An employee is acting in the course of his employment when he acts at his employer's direction or in furtherance of his employer's business. RCW 51.08.013. Acting in the course of employment also includes the time spent coming to and going from work while on the jobsite. In RCW 51.08.013, the Legislature expressly excluded parking lots from the "coming and going" rule's definition of jobsite. Thus, if an employee is injured on the parking lot, while coming to or going from work, RCW 51.08.013 precludes the injured employee from workers' compensation benefits.
In Thompson v. Department of Labor & Indus., 10 Wash. 2d 277, 116 P.2d 372 (1941), the Washington court applied the coming and going rule to the lunch period. *616 Moreover, Professor Arthur Larson, in his treatise on workers' compensation law, classifies lunchtime travel in the same category as travel before or after work:
[L]unch-time injuries are sometimes discussed as if they were a unique problem. Actually, when the employee has a definite place and time of work, and the time of work does not include the lunch hour, the trip away from and back to the premises for the purpose of getting lunch is indistinguishable in principle from the trip at the beginning and end of the work day, and should be governed by the same rules and exceptions. This approach aids in achieving consistency in this field, and serves to enlarge the body of precedents giving guidance in particular fact combinations.

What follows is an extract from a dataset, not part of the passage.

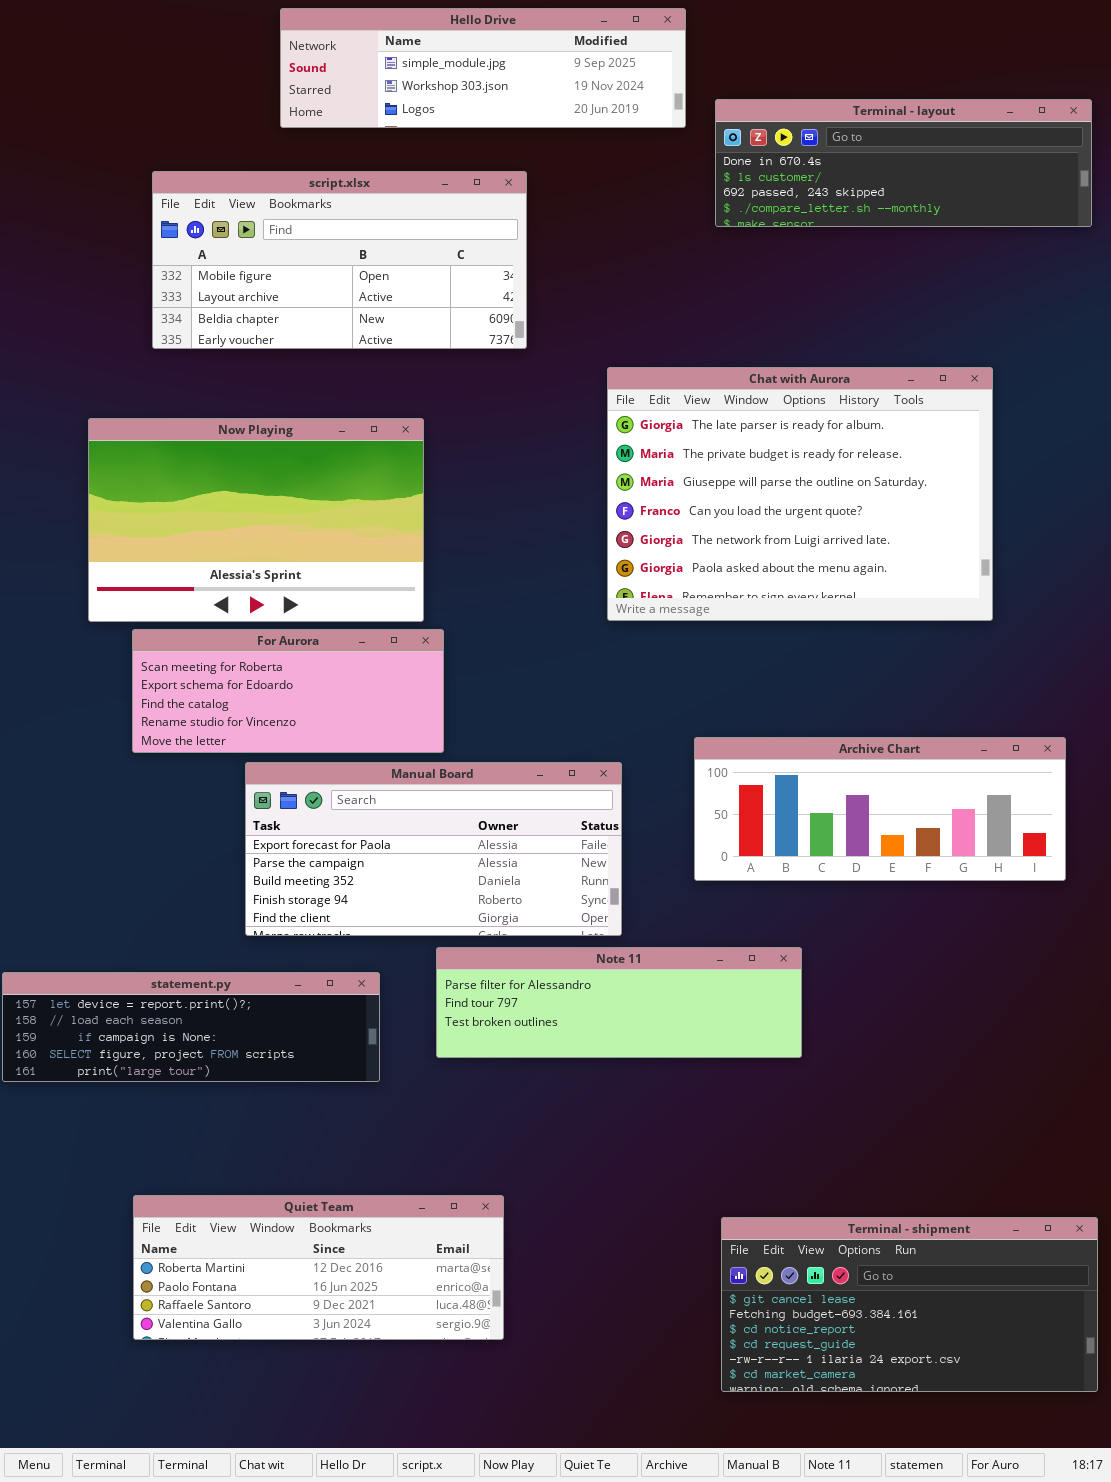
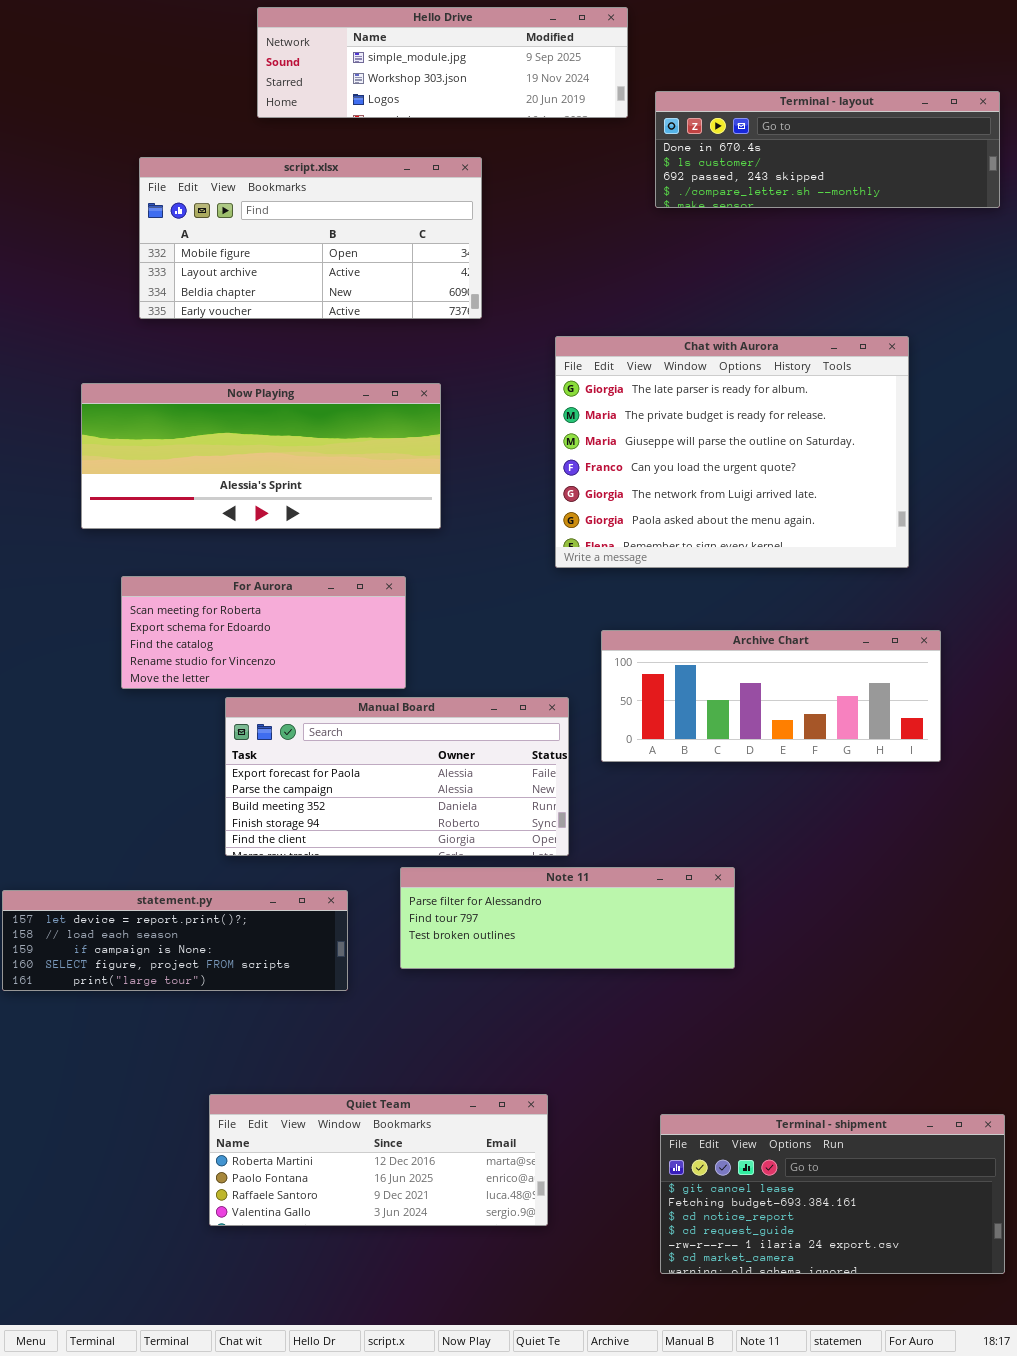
Now Playing: [88,418,424,622] -> [81,383,441,529], resized
Archive Chart: [694,737,1066,881] -> [601,630,941,762], moved
Quiet Team: [133,1195,504,1340] -> [209,1094,548,1226], moved

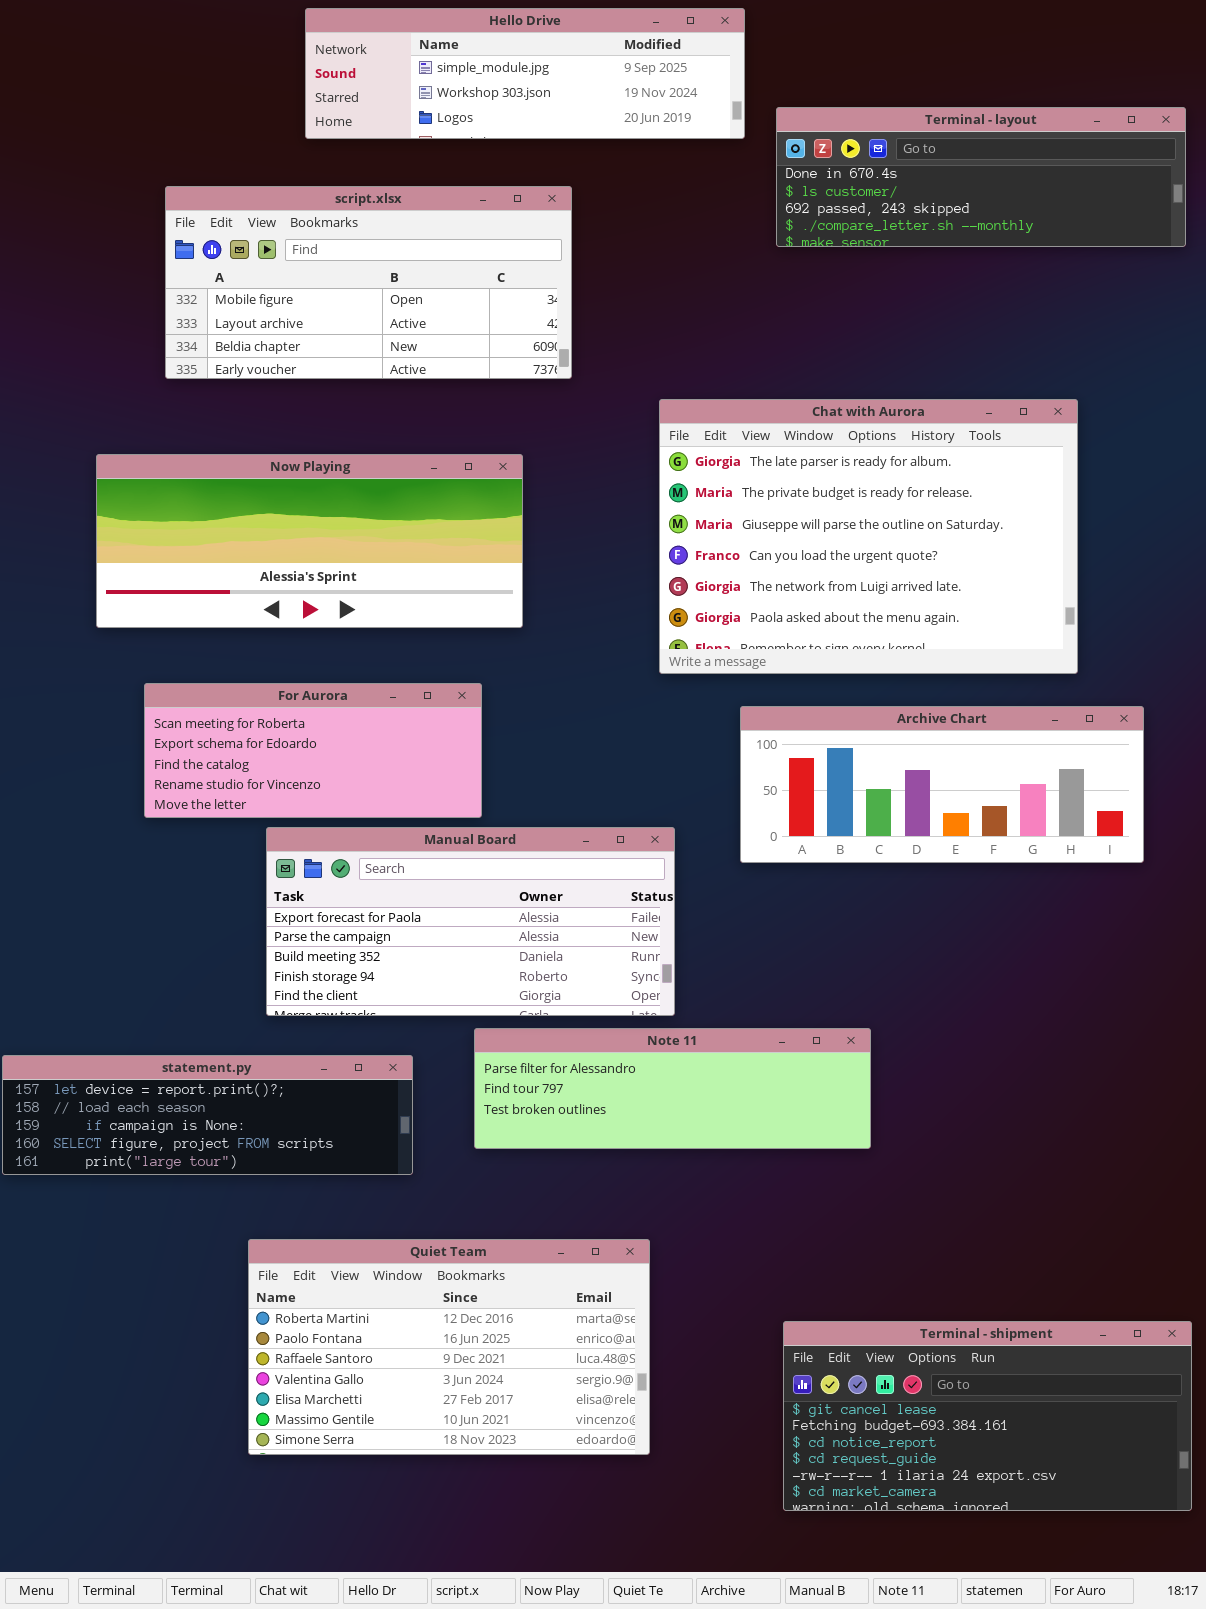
Archive Chart: [601,630,941,762] -> [740,706,1144,863], moved
Quiet Team: [209,1094,548,1226] -> [248,1239,650,1455], resized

... [T]he same exceptions apply here as in other going and coming cases, ... without any attempt to distinguish them merely because they occur at lunch time rather than at the beginning or end of work.
(Italics ours.) 1 A. Larson, Workmen's Compensation § 15.51 (1978).
In the instant case, Bergsma had a definite time and place of work: his lunch period was from 11:30 a.m. to 12 p.m. every workday and none of his work was to take place on the employee parking lot. Bergsma chose to eat his lunch in his car for his own convenience and not "necessary for, or an incident to, the furtherance of the employer's business". Thompson, at 287. Bergsma was injured on the employee parking lot while returning to work. The coming and going rule applies, as does the rule's parking lot exception. Bergsma was not injured in the course of his employment, and is not entitled to workers' compensation benefits.
The judgment is affirmed.
RINGOLD and SCHOLFIELD, JJ., concur.
NOTES
[1]  RCW 51.24.010 was repealed by Laws of 1977, 1st Ex. Sess., ch. 85, § 10, p. 366. For a later enactment, see RCW 51.24.030-.100.